Marş marş emri verilmiş askere, komutan ‘bölük dur’ dediği halde içlerinden biri hale yürümektedir. Komutan ‘Kandıralı sen de dur’ deyince herkes durmuştur… Kandıra da yaşayanlar idraki geç insanlar diye bilinir.
Kasımpaşalı: külhan beyi, kabadayı, raconcu… vay vay vay! Abidinpaşalılar, Kocamustafapaşalı’lar he yapsın şimdi? Asıl olan efendilik olmalıydı.
Geredeli: Ne çağrıştırıyor? Biraz derici, biraz da gerici…
Bir zamanlar Geredeliler kargacı olarak bilinirdi. Özellikle Bolular inadına kargacı derlerdi. Neymiş? Karga eti yermişiz. Savunmaya geçerdik ‘Biz karga yemeyiz, karga yenen bir kuş değildir; leşle beslenir onlar’ falan diye. Altta kalmamak için de bizde (Bolulara) kabakçı derdik. Ne çok kabak yerdi bunlar. Hep kabak, hep kabak… Kabakçılar.
E, haklıydılar da kargacı demekte. Ne çok kargası vardı Gerede’nin. Tabakhanelere makine girmemişti henüz.

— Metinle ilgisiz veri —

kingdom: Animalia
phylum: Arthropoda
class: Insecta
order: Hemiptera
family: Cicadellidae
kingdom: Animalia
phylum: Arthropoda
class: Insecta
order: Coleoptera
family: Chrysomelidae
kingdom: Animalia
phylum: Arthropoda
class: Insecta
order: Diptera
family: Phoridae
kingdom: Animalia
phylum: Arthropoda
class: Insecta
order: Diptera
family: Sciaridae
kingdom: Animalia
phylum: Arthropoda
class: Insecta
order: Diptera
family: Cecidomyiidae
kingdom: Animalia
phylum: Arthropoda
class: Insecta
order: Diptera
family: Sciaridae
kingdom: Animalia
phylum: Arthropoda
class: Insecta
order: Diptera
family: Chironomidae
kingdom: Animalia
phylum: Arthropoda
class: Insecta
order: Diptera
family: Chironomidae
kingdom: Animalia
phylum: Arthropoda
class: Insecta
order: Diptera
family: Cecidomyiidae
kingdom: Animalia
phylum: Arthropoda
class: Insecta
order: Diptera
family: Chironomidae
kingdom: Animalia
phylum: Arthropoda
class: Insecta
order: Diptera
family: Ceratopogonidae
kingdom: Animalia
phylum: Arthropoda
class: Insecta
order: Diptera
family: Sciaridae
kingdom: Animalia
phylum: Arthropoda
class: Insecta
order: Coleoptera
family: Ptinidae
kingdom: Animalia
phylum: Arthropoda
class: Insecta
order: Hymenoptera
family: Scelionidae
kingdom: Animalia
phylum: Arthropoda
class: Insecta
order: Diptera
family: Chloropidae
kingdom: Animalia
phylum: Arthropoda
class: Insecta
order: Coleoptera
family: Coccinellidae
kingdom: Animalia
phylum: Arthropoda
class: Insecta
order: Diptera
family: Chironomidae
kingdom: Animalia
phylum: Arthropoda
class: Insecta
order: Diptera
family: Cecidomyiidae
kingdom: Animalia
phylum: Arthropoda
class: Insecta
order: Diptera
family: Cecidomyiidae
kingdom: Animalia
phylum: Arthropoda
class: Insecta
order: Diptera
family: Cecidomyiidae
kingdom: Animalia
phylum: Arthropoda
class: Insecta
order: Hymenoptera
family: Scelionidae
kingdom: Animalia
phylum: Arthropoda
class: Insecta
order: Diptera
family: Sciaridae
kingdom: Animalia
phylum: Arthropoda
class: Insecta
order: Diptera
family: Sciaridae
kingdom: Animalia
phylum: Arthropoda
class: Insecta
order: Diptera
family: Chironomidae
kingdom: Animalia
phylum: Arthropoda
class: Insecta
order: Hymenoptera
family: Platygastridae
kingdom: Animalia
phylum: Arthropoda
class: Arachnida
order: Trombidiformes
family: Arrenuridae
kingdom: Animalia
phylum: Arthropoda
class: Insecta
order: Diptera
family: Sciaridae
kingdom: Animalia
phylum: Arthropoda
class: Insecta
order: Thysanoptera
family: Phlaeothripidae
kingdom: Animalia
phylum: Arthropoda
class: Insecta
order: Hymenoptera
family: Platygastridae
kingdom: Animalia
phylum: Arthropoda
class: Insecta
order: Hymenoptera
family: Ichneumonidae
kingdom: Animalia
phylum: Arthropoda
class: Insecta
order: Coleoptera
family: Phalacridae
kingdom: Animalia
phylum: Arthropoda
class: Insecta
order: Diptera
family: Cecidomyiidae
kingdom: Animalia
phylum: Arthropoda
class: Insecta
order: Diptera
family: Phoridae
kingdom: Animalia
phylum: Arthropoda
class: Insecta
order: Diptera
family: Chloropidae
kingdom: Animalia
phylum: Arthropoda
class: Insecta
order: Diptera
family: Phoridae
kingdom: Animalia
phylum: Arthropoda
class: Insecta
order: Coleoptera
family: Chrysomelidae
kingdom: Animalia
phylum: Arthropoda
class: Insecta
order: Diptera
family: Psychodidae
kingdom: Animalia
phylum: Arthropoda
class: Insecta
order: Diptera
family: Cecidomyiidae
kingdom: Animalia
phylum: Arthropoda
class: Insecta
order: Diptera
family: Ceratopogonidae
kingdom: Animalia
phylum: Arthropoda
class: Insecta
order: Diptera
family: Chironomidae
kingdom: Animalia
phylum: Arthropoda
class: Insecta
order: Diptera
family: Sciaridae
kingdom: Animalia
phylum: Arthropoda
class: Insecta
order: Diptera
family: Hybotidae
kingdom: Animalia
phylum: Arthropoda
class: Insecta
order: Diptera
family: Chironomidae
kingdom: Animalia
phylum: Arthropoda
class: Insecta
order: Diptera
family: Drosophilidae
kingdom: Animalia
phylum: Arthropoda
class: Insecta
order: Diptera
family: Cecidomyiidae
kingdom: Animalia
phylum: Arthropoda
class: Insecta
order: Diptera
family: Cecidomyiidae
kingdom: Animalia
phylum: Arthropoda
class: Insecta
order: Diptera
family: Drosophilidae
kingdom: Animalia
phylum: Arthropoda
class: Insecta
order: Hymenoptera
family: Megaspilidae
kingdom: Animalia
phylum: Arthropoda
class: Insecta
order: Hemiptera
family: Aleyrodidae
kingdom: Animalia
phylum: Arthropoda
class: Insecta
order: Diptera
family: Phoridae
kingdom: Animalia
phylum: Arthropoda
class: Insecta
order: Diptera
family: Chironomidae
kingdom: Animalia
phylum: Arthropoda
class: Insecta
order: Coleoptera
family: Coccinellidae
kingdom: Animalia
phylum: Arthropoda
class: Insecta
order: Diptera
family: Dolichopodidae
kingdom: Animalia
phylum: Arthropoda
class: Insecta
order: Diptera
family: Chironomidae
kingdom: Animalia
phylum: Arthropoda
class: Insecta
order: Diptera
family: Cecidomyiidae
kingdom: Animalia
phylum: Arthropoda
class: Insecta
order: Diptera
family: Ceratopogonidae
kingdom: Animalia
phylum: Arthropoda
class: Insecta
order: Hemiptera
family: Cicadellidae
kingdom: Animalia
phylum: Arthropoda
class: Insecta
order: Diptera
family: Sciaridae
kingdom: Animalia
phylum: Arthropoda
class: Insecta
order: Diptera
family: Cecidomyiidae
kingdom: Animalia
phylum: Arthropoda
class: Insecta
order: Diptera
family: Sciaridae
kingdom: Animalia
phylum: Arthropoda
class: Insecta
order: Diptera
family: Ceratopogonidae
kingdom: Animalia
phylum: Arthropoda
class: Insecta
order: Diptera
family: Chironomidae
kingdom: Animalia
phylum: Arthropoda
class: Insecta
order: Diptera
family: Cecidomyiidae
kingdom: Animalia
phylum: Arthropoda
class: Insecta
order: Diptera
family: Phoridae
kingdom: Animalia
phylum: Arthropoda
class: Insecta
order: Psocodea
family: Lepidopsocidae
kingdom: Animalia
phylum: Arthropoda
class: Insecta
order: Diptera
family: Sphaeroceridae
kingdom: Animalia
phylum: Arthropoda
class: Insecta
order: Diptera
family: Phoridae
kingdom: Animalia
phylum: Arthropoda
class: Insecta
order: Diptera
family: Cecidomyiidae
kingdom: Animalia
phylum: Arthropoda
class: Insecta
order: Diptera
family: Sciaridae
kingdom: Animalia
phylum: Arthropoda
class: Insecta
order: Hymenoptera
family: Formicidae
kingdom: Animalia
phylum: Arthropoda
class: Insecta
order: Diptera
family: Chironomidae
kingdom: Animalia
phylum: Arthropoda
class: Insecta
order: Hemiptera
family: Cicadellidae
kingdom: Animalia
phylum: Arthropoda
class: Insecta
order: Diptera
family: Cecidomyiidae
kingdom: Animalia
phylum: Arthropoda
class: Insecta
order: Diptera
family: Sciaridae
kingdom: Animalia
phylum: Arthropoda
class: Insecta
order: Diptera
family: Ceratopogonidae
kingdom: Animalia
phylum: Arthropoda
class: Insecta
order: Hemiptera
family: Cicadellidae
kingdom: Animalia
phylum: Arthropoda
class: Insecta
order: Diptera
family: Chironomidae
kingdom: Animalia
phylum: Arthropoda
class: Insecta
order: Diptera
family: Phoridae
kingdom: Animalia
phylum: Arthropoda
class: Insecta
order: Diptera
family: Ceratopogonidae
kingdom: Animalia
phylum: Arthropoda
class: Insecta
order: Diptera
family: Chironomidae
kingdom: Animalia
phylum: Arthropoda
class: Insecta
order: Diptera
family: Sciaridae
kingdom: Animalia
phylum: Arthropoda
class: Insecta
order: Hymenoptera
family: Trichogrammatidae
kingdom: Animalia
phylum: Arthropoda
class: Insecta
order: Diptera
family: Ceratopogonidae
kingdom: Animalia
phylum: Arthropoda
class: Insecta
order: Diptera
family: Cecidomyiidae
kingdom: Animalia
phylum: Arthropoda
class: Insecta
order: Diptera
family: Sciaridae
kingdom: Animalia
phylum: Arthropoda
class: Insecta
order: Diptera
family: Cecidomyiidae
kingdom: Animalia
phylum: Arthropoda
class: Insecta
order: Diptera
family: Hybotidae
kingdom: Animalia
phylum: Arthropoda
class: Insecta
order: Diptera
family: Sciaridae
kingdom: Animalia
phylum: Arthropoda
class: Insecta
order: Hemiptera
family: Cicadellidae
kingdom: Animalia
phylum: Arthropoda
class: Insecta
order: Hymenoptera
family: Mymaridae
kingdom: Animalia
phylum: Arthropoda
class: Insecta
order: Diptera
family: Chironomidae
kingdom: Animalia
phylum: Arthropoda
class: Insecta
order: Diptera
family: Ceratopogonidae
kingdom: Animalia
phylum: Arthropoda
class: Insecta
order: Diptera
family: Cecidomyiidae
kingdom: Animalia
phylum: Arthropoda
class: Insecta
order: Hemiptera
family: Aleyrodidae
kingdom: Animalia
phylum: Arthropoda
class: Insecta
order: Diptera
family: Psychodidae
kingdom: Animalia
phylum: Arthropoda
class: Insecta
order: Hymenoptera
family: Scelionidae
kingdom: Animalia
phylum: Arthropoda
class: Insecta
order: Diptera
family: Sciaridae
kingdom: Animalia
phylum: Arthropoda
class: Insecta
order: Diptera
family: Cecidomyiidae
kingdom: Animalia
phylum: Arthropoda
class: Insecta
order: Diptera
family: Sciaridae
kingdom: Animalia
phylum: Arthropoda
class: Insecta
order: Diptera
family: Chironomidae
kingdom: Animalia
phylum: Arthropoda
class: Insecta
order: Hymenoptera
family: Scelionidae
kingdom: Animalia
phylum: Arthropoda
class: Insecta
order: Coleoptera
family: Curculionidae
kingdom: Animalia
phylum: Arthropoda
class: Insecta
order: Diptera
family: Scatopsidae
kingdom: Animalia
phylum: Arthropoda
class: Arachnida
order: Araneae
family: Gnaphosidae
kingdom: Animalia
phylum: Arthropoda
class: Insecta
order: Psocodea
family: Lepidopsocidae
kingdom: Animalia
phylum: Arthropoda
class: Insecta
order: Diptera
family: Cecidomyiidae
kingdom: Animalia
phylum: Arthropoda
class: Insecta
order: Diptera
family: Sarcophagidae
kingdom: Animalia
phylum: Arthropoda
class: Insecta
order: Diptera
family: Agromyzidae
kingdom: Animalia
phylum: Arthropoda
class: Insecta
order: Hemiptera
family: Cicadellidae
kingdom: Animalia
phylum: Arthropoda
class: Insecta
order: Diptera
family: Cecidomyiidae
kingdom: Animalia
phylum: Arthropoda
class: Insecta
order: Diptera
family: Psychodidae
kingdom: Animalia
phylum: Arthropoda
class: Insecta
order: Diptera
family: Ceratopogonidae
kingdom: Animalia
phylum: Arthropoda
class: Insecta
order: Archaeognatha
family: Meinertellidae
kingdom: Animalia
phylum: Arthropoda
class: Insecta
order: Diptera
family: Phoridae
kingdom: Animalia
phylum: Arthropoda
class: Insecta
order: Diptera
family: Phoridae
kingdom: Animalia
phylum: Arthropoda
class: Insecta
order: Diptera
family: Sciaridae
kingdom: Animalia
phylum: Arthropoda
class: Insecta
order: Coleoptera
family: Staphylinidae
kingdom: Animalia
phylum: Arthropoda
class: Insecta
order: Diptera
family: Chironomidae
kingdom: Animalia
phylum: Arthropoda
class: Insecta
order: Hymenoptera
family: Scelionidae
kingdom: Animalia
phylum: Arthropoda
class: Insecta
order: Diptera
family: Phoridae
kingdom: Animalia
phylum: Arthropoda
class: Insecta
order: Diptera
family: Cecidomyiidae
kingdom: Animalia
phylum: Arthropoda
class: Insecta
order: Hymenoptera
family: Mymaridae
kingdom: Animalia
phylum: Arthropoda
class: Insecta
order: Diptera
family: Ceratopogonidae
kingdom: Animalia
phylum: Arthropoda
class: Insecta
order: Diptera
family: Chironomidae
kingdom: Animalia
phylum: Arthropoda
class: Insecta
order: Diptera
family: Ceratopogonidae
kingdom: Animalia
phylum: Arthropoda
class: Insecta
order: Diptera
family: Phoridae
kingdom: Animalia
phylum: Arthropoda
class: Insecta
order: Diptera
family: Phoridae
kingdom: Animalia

Ham derinin leşleri tırpanla kazınır etrafa atılırdı. Leşle beslenen kargalarda aşırı çoğalmışlardı. O kadar çoktular ki bilhassa akşam saatlerinde yuvalarına dağılmadan önce Kasabanın üzerinde sağa-sola, yukarı-aşağı bir uçuşurlardı ki gökyüzü karabulutlarla kaplanırdı sanki. Kümeler şekilden şekil e girerler; birleşirler, ayrılırlar, inanılmaz görsellikler yaratılardı. Bazen hep birlikte bağırmaya başladıkları olurdu ki Kasabanın bilgeleri ‘’düğünleri var’’ derlerdi. Topluca konduklarında siyah dallı ağaçlar, alemler, şerefe’ler… oluşurdu. Kargalar insan kadar yaşayan sosyal varlıklardır. Yuvalarını canlıların ulaşamayacağı yüksekliklere kurarlar, yavrularını firesiz büyütürler. Yeni palazlanıp uçuşa geçen bir yavru kargaya bir kedi köpekler yanaştığında toplu saldırıya geçer, kovalarlardı. Kafayı taktıkları insansa o bet sesleriyle yıldırırlardı. Alfred Hiçkok kuşlar filmi için Gerede benzeri bir yeri görmüş olmalı. O günlere ait görselliklerin kamera çekimleri olabilseydi. Belgesellikti. Kargaları kimyasal yok etmese, Gerede markaydı. Yazık oldu kargalara ve yitirdiğimiz görselliklerine.